**Yazılı Görev A**
Aşağıdaki listede "chart" dizesini içeren satırların hepsini kopyalayarak sıralayınız. Büyük ve küçük harf ayrımı dikkate alınmalıdır.

**Alıştırma Metni**
◆ ◆ ◆

Hedeflerin önünde kimler engel görülmüşse aşırı saldırılara maruz kalmıştır.
Kimin umurunda genel seçim...
Kim takar referandumu...
Siyasilerin kendilerine bir hedef koyması yönetmeye talip olması gayet anlaşılır bir durum.
Buraya kadar eyvallah!
Sıkıntı hedeflere giden yolda başlıyor.
Dava inancı olan, olduğunu söyleyen, iki cümleden birisi 'bizim davamız’ diye başlayan insanların birbirini yemek için her yolu mubah görmeleri ve adeta kamplara bölünmeleri, çeşitli gruplara ayrılmaları AK Parti'ye hangi faydayı sağlar, ülkeye ne katkı sunar, şehirlerine ne getirisi olur?
‘Ben olursam varım, ben yoksam dağıtırım’.
Bu mantaliteden fayda beklemek, çölde su aramaya benzer.
Belediye Başkanı olsan ne olur, meclis üyesi olsan ne yazar.
Hoş sedan var mı gök kubbede?
Ak Parti'de maalesef kurumsal hafıza oluşmadı.
Gidene tazim olsaydı, gelen de huzur bulurdu.
Öteki taraftan al milletvekili listelerini gidenlere bakın, bir de gelenlere ...
Seçim meydanında Ak Parti vekil adayı derse: 'MHP'ye de oy verebilirsiniz’
‘Teşkilat mensubu söylerse 'biz biriz’
Seçmen de gider MHP'ye oy verir.
Bizim oylar neden MHP'ye gitti diye hayıflanmaya gerek yok.
Şimdi birileri çıkar ve muhtemelende Ak Parti'ye oy vermemiş olanlar hani şu meşhur ve sürekli ön planda görülen AKP’liler, 'yahu kardeşim bunları buralarda neden yazıyorsun, davaya zarar veriyorsun’ derler
Biz de soruyoruz: Hangi dava?

◆ ◆ ◆

**Yazılı Görev B**
AK Parti içindeki bölünmeleri eleştiren yazıyı, son cümlesinden sonra kaldığı yerden sürdürünüz.

**Veri Listesi**

◆ ◆ ◆

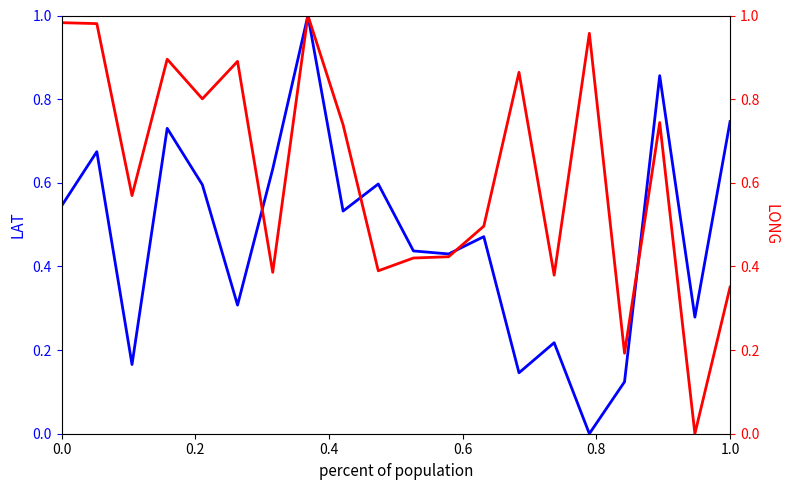

How many lines are shown in the chart?

2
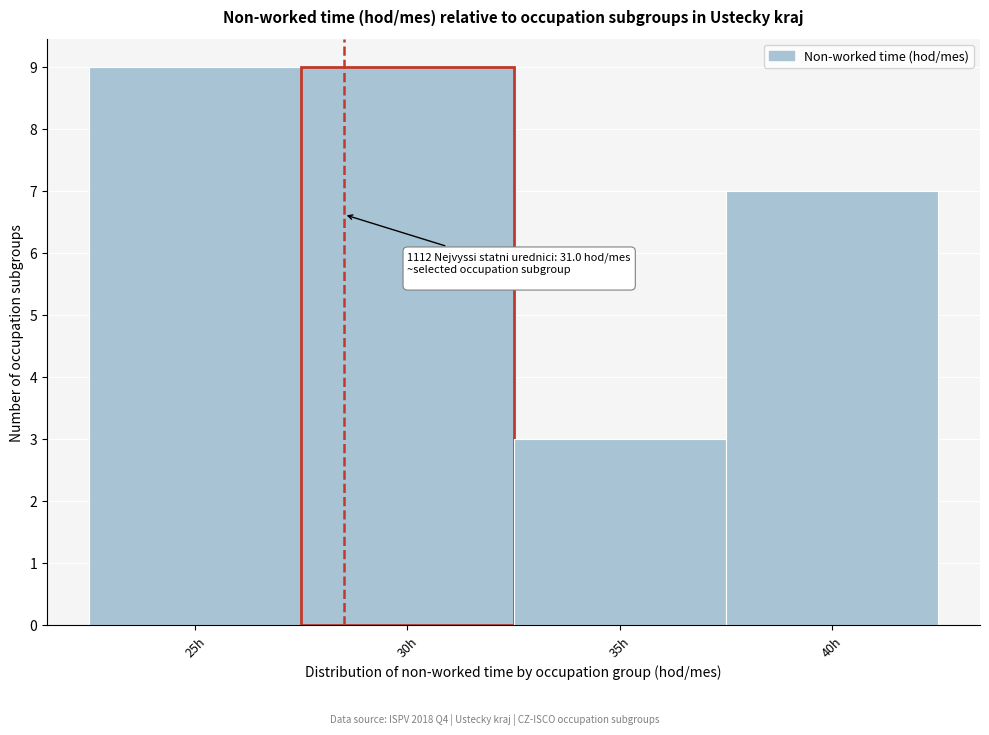

Reading left to right, list all the values displayed in this chart.

9	9	3	7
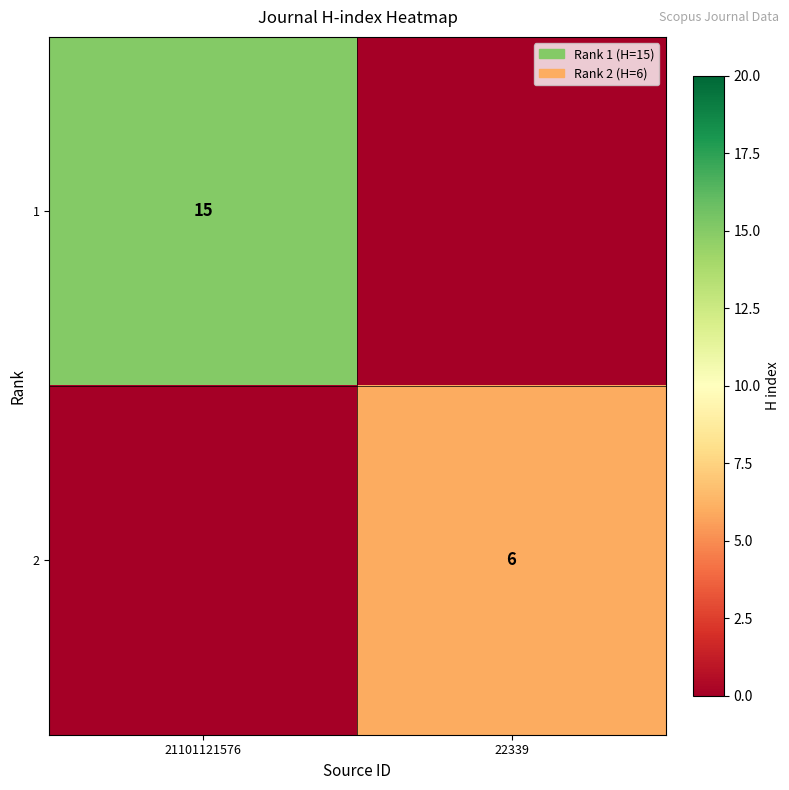

Which has a higher value, 21101121576 or 22339?

21101121576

◆ ◆ ◆

**Yanıt Alanı A**
How many lines are shown in the chart?
Reading left to right, list all the values displayed in this chart.

**Yanıt Alanı B**
Bu ağaç kurtları koca çınarı içten içten yiyip bitirmek üzereler.
İş, işten geçmeden, yarın vah vah dememek için, bu günden tezi yok temizliğe başlanılmalı.
Bütün sorunlar ve daha fazlası neredeyse genel başkan yardımcılarının tamamına, bölgeyle ne kadar sorumlu isim varsa hepsine ve milletvekillerine toplumun çeşitli katmanları tarafından tane tane anlatıldı.
Cevap: Biz karışmıyoruz, kararı Reis veriyor...
Cevap: Size ne kardeşim, siz işinize bakın...
Cevap: Üzerimize düşeni yapacağımızdan şüpheniz olmasın..
Sonuç: eski hamam, eski tas...
Ak Parti ümmetin dua ettiği ve başarısı için göz yaşı döktüğü bir parti.
Sıradan bir siyasi parti değil.
Bütün dünya mazlumlarının gözü ve kulağı bu partide.
Kendi çıkar ve menfaatleri için bu davaya zarar verenlere dünya mazlumlarının ahı vardır biline...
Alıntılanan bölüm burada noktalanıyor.